Sopher ran many artistic endeavours in Porto Alegre for the organisation Pro-Arte.

In the 1970s the São Pedro Theatre was in need of a major renovation. The theatre dated from 1858. Sopher was chosen by the government to lead the project. The renovation was to take nine years and the theatre became Sopher's life's work. The theatre reopened in 1984. To achieve this she had created the Theatro São Pedro Foundation in 1982 and she became its president.

The theatre quickly became an artistic, social, and political centre in the country. Sopher was to run the theatre for 41 years (the rest of her life). In 1991 there was a challenge to her leadership but admirers including the Brazilian director and actor Bete Coelho gathered to hold hands around the theatre to show their support.

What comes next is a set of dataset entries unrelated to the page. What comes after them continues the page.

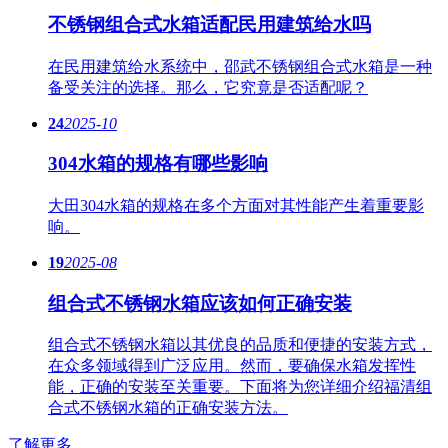
不锈钢组合式水箱适配民用建筑给水吗
在民用建筑给水系统中，邵武不锈钢组合式水箱是一种
备受关注的选择。那么，它究竟是否适配呢？
24
2025-10
304水箱的规格有哪些影响
大田304水箱的规格在多个方面对其性能产生着重要影
响。
19
2025-08
组合式不锈钢水箱应该如何正确安装
组合式不锈钢水箱以其优良的品质和便捷的安装方式，
在众多领域得到广泛应用。然而，要确保水箱发挥性
能，正确的安装至关重要。下面将为您详细介绍福清组
合式不锈钢水箱的正确安装方法。
了解更多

In 2015 she was awarded the Goethe Medal to recognise her work in improving cultural exchange. The organisers noted how she and her theatre were the hosts to different cultures. Given her background they particularly noted that this list includes the culture of Germany.

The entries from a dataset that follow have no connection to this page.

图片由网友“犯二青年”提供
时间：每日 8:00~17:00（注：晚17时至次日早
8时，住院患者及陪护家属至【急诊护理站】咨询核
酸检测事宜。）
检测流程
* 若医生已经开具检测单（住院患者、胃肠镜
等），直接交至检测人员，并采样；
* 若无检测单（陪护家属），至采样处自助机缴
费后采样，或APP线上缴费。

Further extensions to the theatre's facilities had been started by Sopher with a budget of R$20m but as the work was started the estimated costs rose to R$50m. Although still not complete in 2018 the project had delivered a car park, rooms for administration, a new restaurant, and a music salon.

==Death and legacy==
Sopher died in Porto Alegre in 2018. The mayor Nelson Marchezan Júnior and José Ivo Sartori, who was Governor of Rio Grande do Sul declared three days of mourning. Sopher left two daughters, four grandchildren and seven great-grandchildren.

An 18,000 square metre community complex at the São Pedro Theatre was named after Eva Sopher.